### Page extract

BEGIN

This true meaning has remained hidden because the Church has trivialized it and the world has rubbished it – reactions which feed off one another. The Church has turned Jesus’ Resurrection into a “happy ending” after the dark and messy story of Good Friday, often scaling it down so that “Resurrection” becomes a fancy way of saying “he went to Heaven”. Easter then means “there really is life after death”. The world shrugs its shoulders. We may or may not believe in life after death, but we reach that conclusion independently of Jesus, of odd stories about risen bodies and empty tombs.
But “Resurrection”, to first-century Jews and pagans alike, wasn’t about “going to heaven”. That’s a different matter. The word “Resurrection” always referred to people who were physically dead being physically alive again. Some Jews (not all) believed that God would do this for all people in the end. No pagans we know of believed this. Language about a post-mortem life in Egyptian religions, for instance, isn’t the same kind of thing. Nobody, including Jesus’ followers, was expecting one person to be bodily raised from the dead in the middle of history. The stories of the resurrection are certainly not ‘wish-fulfilments’ of that kind, or the result of what a somewhat dodgy social science calls “cognitive dissonance”. First century Jews who followed would-be prophets and Messiahs knew perfectly well that if your leader got killed by the authorities it meant you’d backed the wrong man. You then had a choice: either give up the revolution, or get yourself a new leader. Going around saying he’d been raised from the dead wasn’t an option.

END

Copy the stretch of the Resurrection passage from "This true meaning" through "and empty tombs.". The records have nothing to do with the text.

### Extracted records
BEGIN

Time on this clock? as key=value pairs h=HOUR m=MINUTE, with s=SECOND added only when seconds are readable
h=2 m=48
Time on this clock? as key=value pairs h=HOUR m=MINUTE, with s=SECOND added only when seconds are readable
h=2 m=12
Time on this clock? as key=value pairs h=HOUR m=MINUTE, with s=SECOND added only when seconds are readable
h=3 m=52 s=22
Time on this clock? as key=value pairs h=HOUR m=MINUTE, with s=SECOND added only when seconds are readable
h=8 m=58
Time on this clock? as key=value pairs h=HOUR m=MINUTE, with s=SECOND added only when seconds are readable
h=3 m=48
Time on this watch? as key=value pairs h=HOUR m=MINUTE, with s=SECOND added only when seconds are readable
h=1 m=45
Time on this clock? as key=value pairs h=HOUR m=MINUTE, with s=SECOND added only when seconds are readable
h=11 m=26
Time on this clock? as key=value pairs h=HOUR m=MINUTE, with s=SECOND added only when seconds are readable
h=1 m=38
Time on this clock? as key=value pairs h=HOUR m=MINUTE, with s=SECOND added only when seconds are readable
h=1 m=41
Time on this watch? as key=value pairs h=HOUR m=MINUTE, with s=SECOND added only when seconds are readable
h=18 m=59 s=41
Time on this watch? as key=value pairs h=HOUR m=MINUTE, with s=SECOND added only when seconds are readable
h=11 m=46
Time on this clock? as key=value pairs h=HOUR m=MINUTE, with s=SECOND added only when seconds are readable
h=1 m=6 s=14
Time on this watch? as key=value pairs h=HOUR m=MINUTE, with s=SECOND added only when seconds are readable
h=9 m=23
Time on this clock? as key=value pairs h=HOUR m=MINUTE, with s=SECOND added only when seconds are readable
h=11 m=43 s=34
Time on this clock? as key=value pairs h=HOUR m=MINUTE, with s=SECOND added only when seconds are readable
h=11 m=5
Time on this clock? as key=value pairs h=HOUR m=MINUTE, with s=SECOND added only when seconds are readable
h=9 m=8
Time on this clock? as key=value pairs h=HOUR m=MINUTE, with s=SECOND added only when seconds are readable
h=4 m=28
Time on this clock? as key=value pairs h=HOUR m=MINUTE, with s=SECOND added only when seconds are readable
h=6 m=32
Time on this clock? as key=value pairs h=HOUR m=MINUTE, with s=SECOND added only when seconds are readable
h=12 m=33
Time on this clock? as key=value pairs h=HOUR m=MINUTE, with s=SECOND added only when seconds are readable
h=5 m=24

END

### Task response
This true meaning has remained hidden because the Church has trivialized it and the world has rubbished it – reactions which feed off one another. The Church has turned Jesus’ Resurrection into a “happy ending” after the dark and messy story of Good Friday, often scaling it down so that “Resurrection” becomes a fancy way of saying “he went to Heaven”. Easter then means “there really is life after death”. The world shrugs its shoulders. We may or may not believe in life after death, but we reach that conclusion independently of Jesus, of odd stories about risen bodies and empty tombs.